Russia’s “return” to the MENA region did not go unnoticed in Brussels. EU-Russia relations, currently at a historic low mainly due to the conflict in Ukraine, found in the MENA region new sources of disagreement as well as potential avenues for cooperation. This situation is likely to remain unchanged in 2020 as elements of friction – especially in Syria – will persist, while some developments may make Russia and the EU converge on a number of issues.
When analyzing Russia’s MENA role and actions, the EU’s focus on Syria is inevitable. Not only is the conflict the most severe humanitarian crisis in the region today and the one impacting the regional equilibria the most, but it also bears direct consequences and negative spillovers for the EU – especially in terms of refugee inflow. In one of the last statements as the EU High Representative, Federica Mogherini reiterated last November the EU’s strong condemnation of Russia’s military operations and support for Syrian President Bashar Al-Assad. She defined attacks on civilians by government forces and their Russian allies "unacceptable" and “deplorable”. She also consistently stressed that the EU will only unlock its funds for the reconstruction of Syria once a “comprehensive, genuine and inclusive political transition is firmly underway”.

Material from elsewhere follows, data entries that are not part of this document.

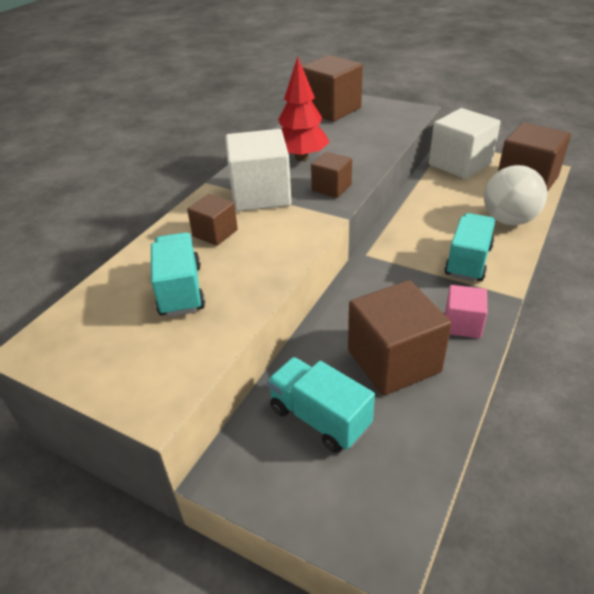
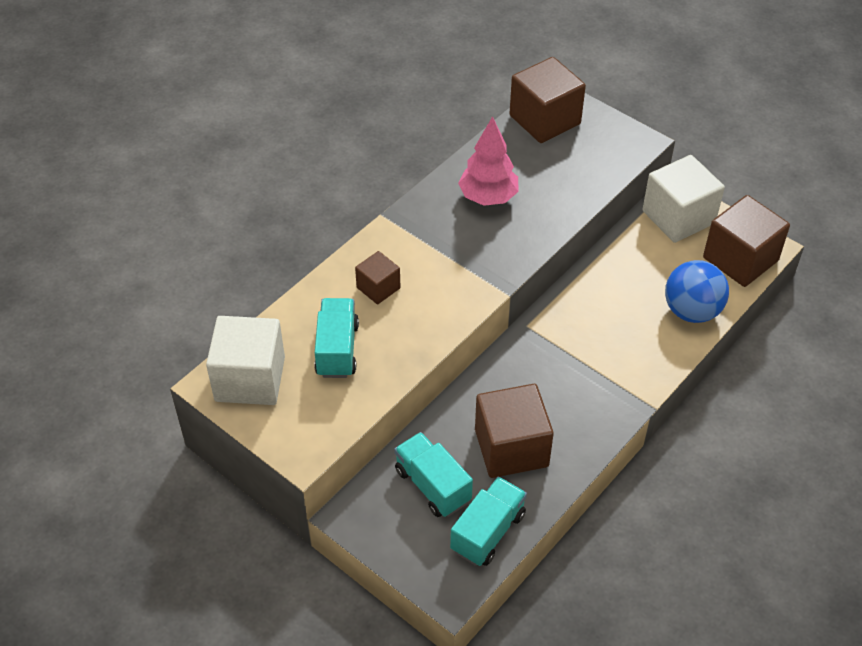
camera: 10 degrees right, 10 degrees up
(260, 195) = (432, 245): white cube -> white cube (250, 379)
(301, 158) = (488, 197): red tree -> pink tree
(331, 188) = (506, 250): brown cube -> none
(462, 324) = (587, 424): pink cube -> none
(468, 261) = (624, 355): turquoise truck -> turquoise truck (488, 532)
(508, 220) = (692, 311): white ball -> blue ball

While condemning Russia’s military support for Assad, the EU also acknowledges Russia’s prominence in putting an end to the Syrian war through the Astana Format. Furthermore, Brussels has stated its willingness to work more closely with Moscow to achieve a political solution to crises such as the ones in Libya and Yemen –– if only because the EU recognizes its role to be, often, very limited. In this regard, it will be interesting to see how the new EU commission will behave with regard to Russia in the MENA region. On the one hand, the EU’s stance in Syria is unlikely to change with the new EU foreign policy representative. Josep Borrell is not known to be soft on Russia. Last May, when he was acting Spanish Foreign Minister, he referred to Russia as an "old enemy" that “has returned as a threat”, prompting the Russian Foreign Ministry to summon the Spanish ambassador to Moscow Fernando Valderrama Pareja. Today, he advocates maintaining EU sanctions towards Russia and reaffirms the EU’s commitment to strengthening human rights, including in Syria.
On the other hand, Ursula Von der Leyen, the President of the European Commission since 1 December, has declared she envisages leading “a geopolitical commission”, able to provide the EU with the foreign policy tools to match its status as the world’s biggest trading bloc and boost its resilience. While this strategy suggests that the EU should respond more assertively to aggressive powers such as Russia, it also entails a greater degree of pragmatism, which can give ampler room for manoeuvre in seeking cooperation with Russia in the MENA region and beyond. Saving the Iran nuclear deal, a priority both for Russia and the EU, is an example of issues where Moscow and Brussels may find new synergies and develop joint actions. So far, Russia has been moderately supportive of INSTEX, the EU’s mechanism of financial settlements to facilitate trade with Iran, bypassing US sanctions.
For the EU, a pragmatic dialogue with Russia appears to be necessary due to Moscow’s key role in many crises. The new “geopolitical Commission” may try to engage more with Russia, especially in case the situation on the ground in Syria and other MENA countries gets worse. Yet two obstacles will continue to hinder cooperation. First, Russia will keep being a highly divisive issue for the EU: member states are divided when it comes to dealing with Russia; at the institutional level, individual officials are inevitably influenced by their personal and national backgrounds regarding Russia. These divergences will probably worsen as construction of the Nord Stream 2 comes to an end and Russia is increasingly accused of meddling in elections across the EU. Second, Russia’s reputation as a reliable partner in the MENA region is, in the eyes of Brussels, inevitably tainted by Moscow’s action in its neighbourhood, especially in Ukraine. The recent Paris Summit, championed by France and Germany, as well as the exchange of prisoners last September, raises hopes of achieving progress in the full implementation of the ceasefire agreement in eastern Ukraine. This could create opportunities for the European Union to revamp its role in the peace process, including – as Andrey Kortunov argues, in post-conflict reconstruction programmes in the Donbass. That is why a distension of relations with Russia in the EU’s eastern neighbourhood will facilitate cooperation with Moscow in the EU’s southern neighbourhood, too.